Something Beautiful for God

   The Lord is close to the brokenhearted; and those who are crushed in spirit He saves" (Psalm 34:19).
   Like a tree that is fertilized by its own broken branches, God uses our brokenness for our growth. Just as God took broken soil and produced a plentiful crop, broken clouds to provide rain, and crushed grain to produce tasty bread, so He takes our brokenness and produces saints.
   Consider all the broken people Jesus meets during His earthly life: Peter, Mary Magdalene, Thomas, the woman at the well, etc. Jesus accepts these persons, broken by sin, and makes them into vessels to be used for God's greater glory.
   The Lord is never as near to us as when we are broken and crushed. He takes the broken things of our lives and makes them into better things for His divine purposes. Saint Anthony said: "I offered Christ a broken heart; He took it and gave me a new and beautiful life."
   In peace, let us pray that God will accept our brokenness and make us into more beautiful, more saintly, more humble, more understanding, more sensitive, more open to God's grace.

St. Joseph

   Scripture scholars tells us that there are striking similarities between the Joseph of the Old Testament, the one with the multicolored coat, and the Joseph of the New Testament, the one betrothed to a virgin named Mary. Each of them responds to God's grace by dreaming dreams and traveling to Egypt. Out of Egypt the first time comes Moses and the Ten Commandments. Out of Egypt the second time comes Jesus Christ and the commandments of love. Or, as we hear in St. John's Gospel: "For while the law was given through Moses, this enduring love came through Jesus Christ" (Jn 1: 17).
   We know precious little of the Joseph, betrothed to Mary. He was of the house and lineage of David. The Gospel of Matthew begins with a listing of some of the earthly forebearers of Christ, St.
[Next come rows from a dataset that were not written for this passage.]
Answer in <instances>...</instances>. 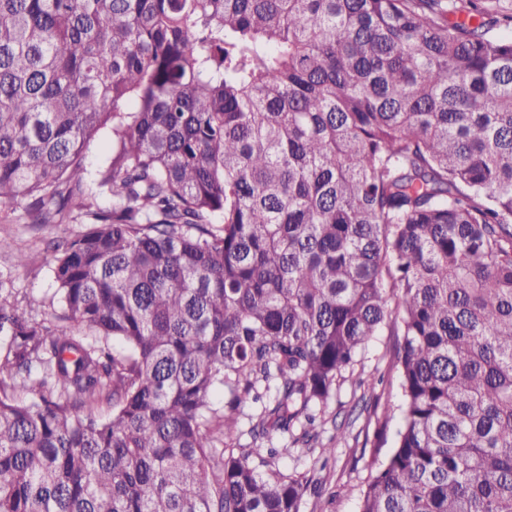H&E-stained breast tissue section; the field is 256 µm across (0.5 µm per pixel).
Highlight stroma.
I'll return each instance as SVG.
<instances>
[{
  "label": "stroma",
  "mask_w": 512,
  "mask_h": 512,
  "mask_svg": "<svg viewBox=\"0 0 512 512\" xmlns=\"http://www.w3.org/2000/svg\"><path fill=\"white\" fill-rule=\"evenodd\" d=\"M82 230L79 224H25L10 208H0V240L8 243L7 249H0V273L12 276L22 306L33 314H43L58 300L50 271V242ZM19 250L28 256L23 268L15 265ZM397 345V336L381 330L362 350L352 371L336 384L324 410L321 440L334 445L325 470L312 469L319 454L315 448H292L281 457L282 471L314 473L301 512H357L360 492L373 470L382 424L398 414Z\"/></svg>",
  "instance_id": "stroma-1"
}]
</instances>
Joseph among them. These were the persons who helped make the coming of Christ possible.
   Who are the persons who have made the coming of Christ a possibility in our own lives ~ our parents, grandparents, godparents, relatives, co-workers, teachers, friends? In a sense we can all be a part of the genealogy of Christ when we make His coming into our world possible by our word and example.
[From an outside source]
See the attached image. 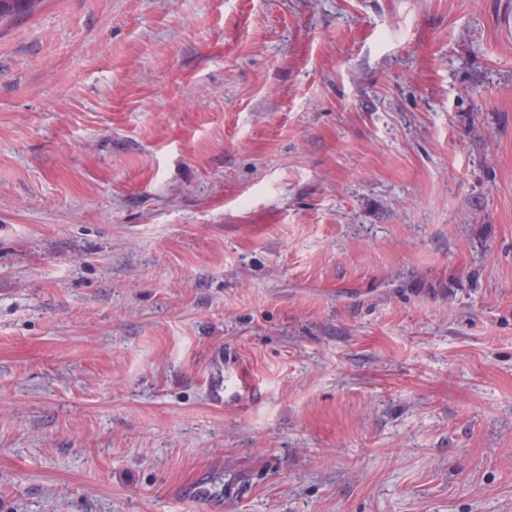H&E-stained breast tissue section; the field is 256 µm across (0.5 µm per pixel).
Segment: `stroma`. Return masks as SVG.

   Joseph is in touch with his inner world. St. Matthew describes him as "an upright man." God spoke to him in dreams and he possessed the wisdom to discern the truth. The truth that Mary conceived the Son of God in the power of the Holy Spirit will never be fully understood. In the icon of the Nativity we see Joseph lost in his contemplation being tempted by the devil to disbelief and pondering "how can this be?" And how can it be that the Prince of Peace is born into a world in which He is almost immediately harassed by violence because of Herod's fear that Christ would be king instead of him?
   St. Joseph is a wonderful model of faith for all of us. Faith is trusting in God when we don't understand; when no explanation is possible or enough. Faith often means that we must sit and ponder. And like Joseph, we will also be tempted to disbelief that God is with us.
   Only in God's grace will we find the courage, the hope and the love we will need to follow our dreams, to be faithful to God's plan for us. May St. Joseph, model of faith, guide us.